Review: Given that it's been eleven years since Wajeed last released an album - the hip-hop focused "The War LP" - you'd expect the Detroiter's latest full-length to be a totally different beast. It is, of course, with "From The Dirt" containing more material influenced by his recent dalliances with Motor City deep house. Over the course of ten tasty tracks, the former Platinum Pied Pipers producer happily flits between acid-fired piano house ("From The Dirt"), Omar-S style goodness ("After You Left"), disco and funk-influenced vocal workouts (see "Things About You"), tasty tech-soul songs ("I Ain't Safe", the wonderful "Make It Happen") and jazz-flecked deep house dustiness (the percussive and swinging, "My Father's Rhythm").
Review: Soulful hip-hop beat-maker Waajeed's transformation into a Detroit deep house star continues apace, with the former Slum Village man's second EP for Dirt Tech Reck in as many months. He begins by doffing a cap to Theo and Moodymann on "Get Down", a shuffling, warm and dreamy workout full of rich disco bass, twinkling electric piano keys, gentle vocal samples and layered hand percussion. Confirmed summer jam "Through it All" is a breezy, string-laden bastion of piano-heavy positivity complete with bustling analogue bass and "Strings of Life" style solos, while B-side "Kingdom" sits somewhere between crunchy Chicago house, gospel and lilting Motor City deepness.
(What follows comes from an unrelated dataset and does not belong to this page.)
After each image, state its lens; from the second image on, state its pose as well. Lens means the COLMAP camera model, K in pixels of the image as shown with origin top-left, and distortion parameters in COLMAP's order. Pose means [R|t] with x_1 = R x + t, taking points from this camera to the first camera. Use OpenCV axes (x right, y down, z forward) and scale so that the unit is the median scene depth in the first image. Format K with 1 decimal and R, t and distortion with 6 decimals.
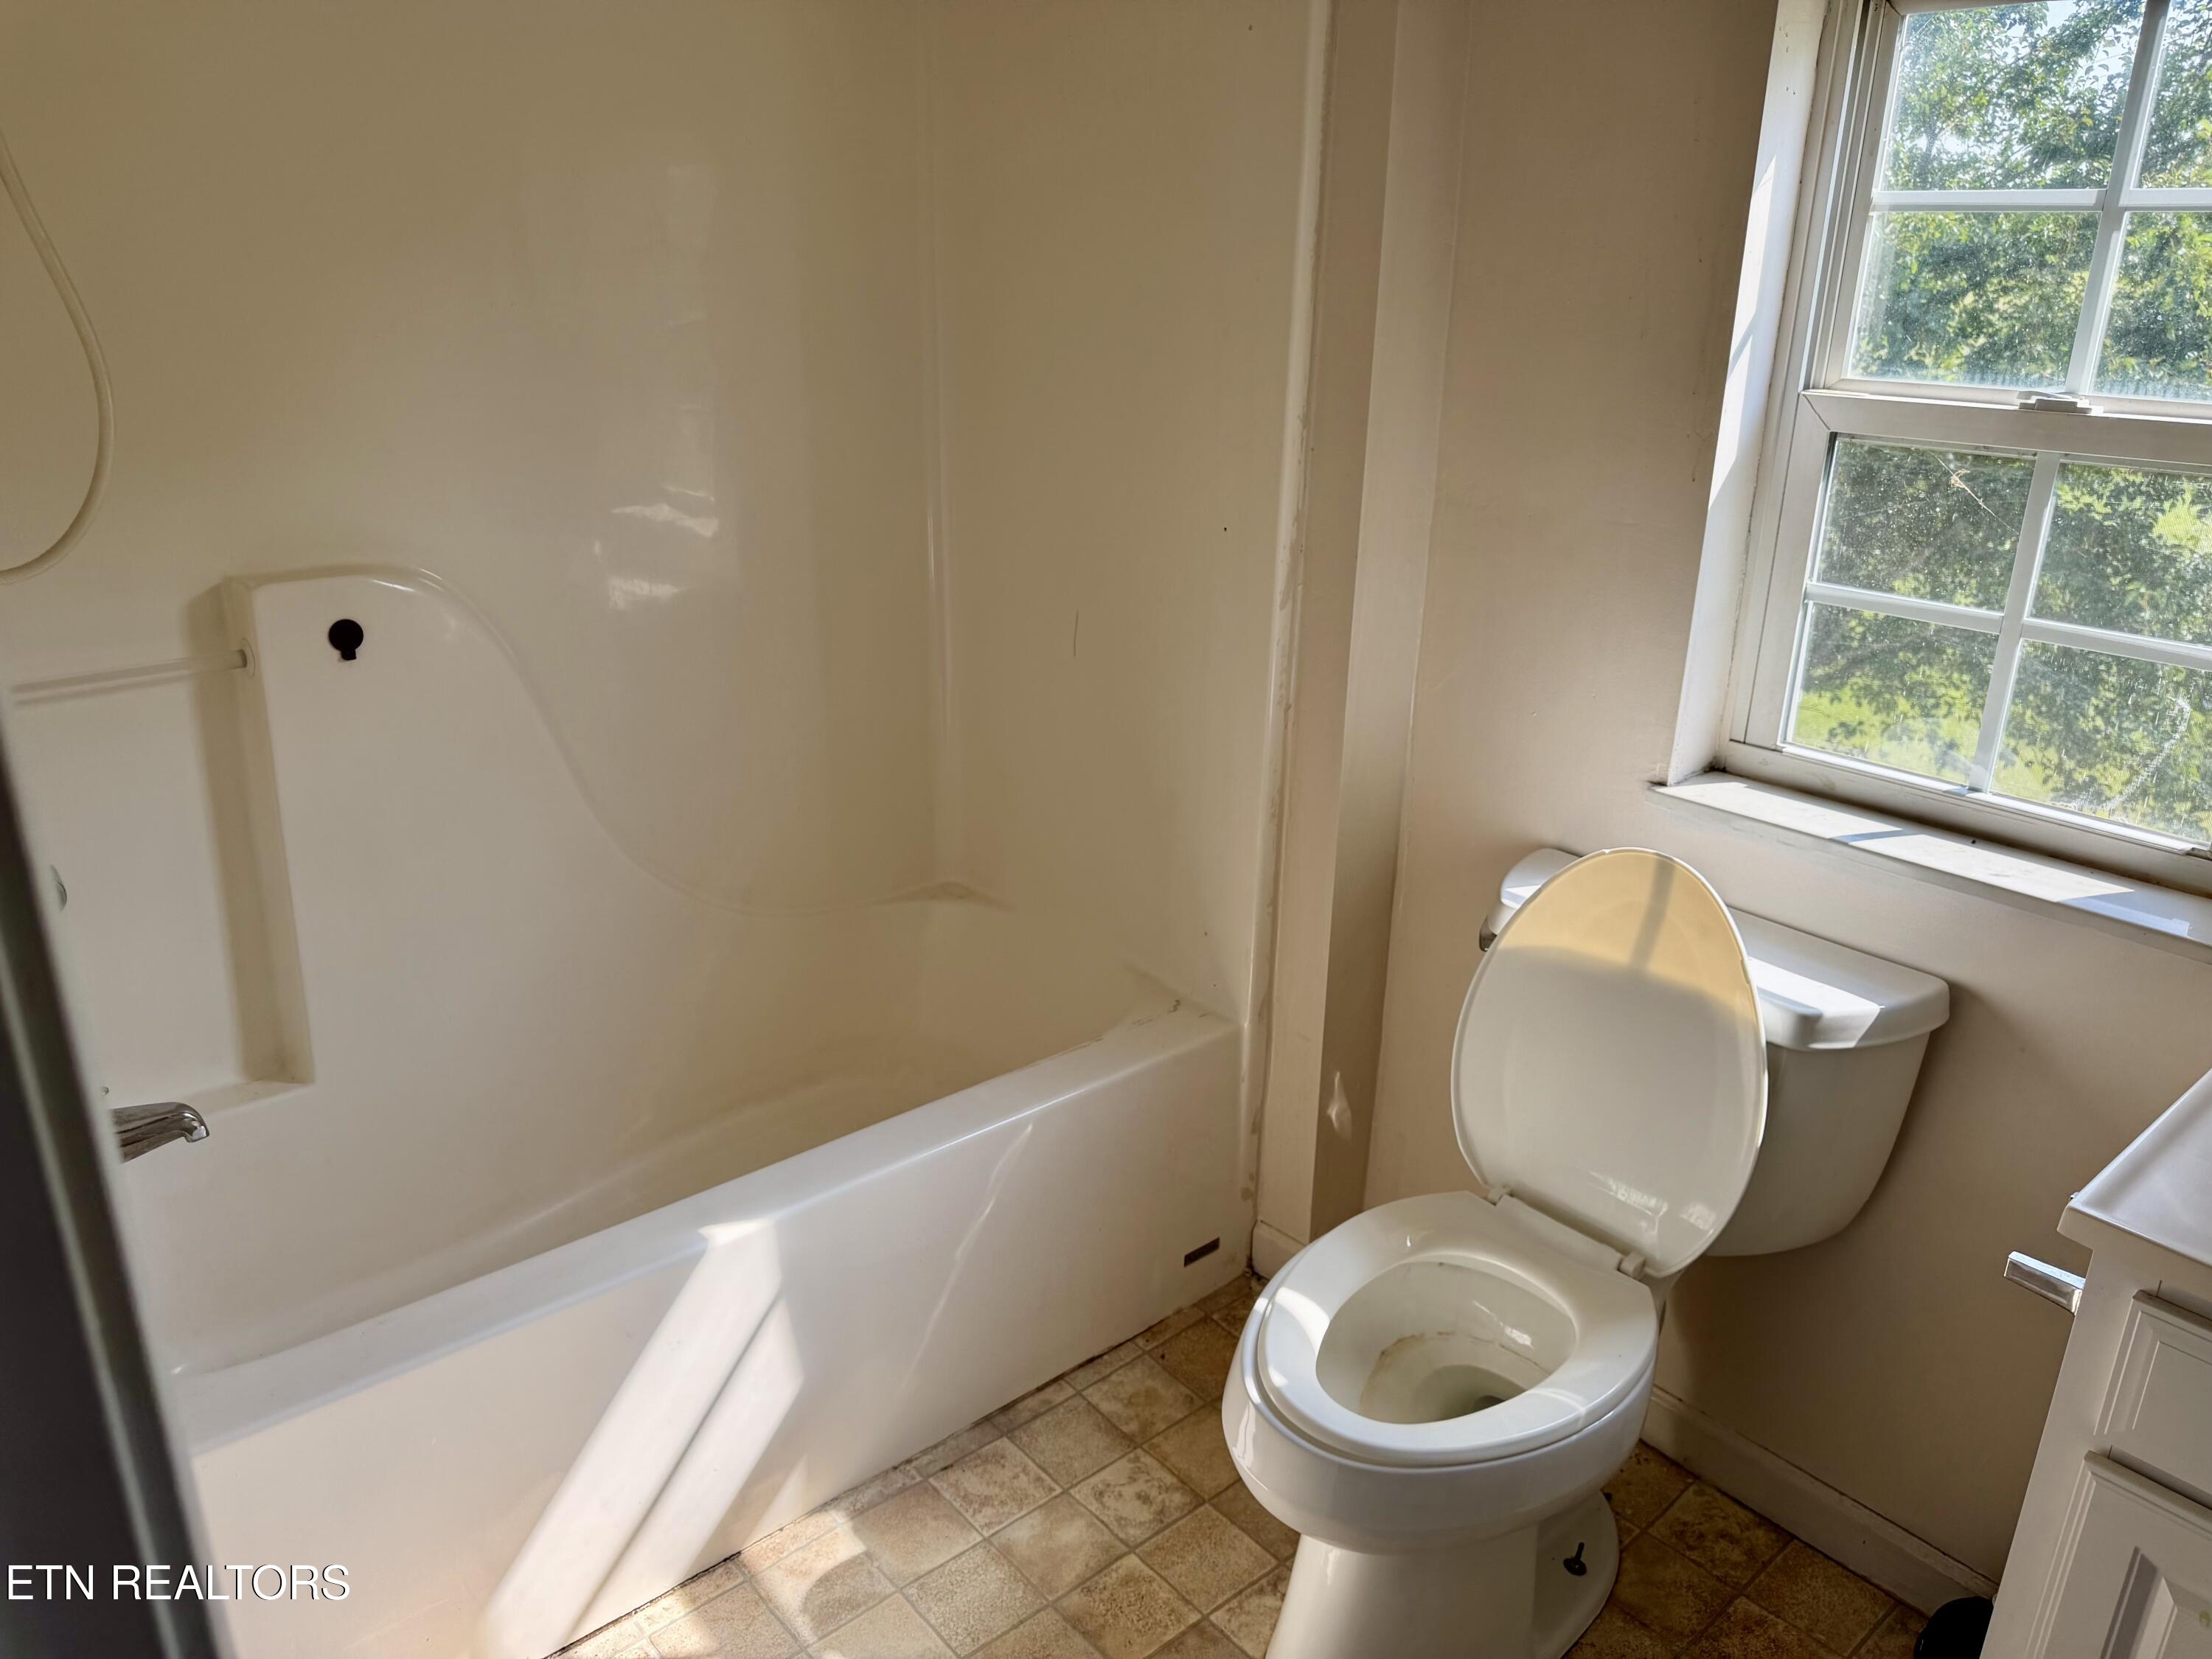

Yes, please!
Review: Detroit mainstay Waajeed is back on the case with another heavyweight slab for his Dirt Tech Reck label. "Heavy" pulls no punches - this track is peak time soul music turned up to 11 not least thanks to Wu-Tang songstress Blue Raspberry under alias Candi Lindsey's staggering diva vocal. The track also comes in instrumental form, but trust us and reach for the vocal to send a crowd into rapture. Lindsey returns on "Deeper Into Blue", another sprightly house cut with melancholy and hope in equal measure. "Too Black" rounds the EP off with a twitching broken beat groove that speaks to Waajeed's accomplished history in the truly soulful end of contemporary club music.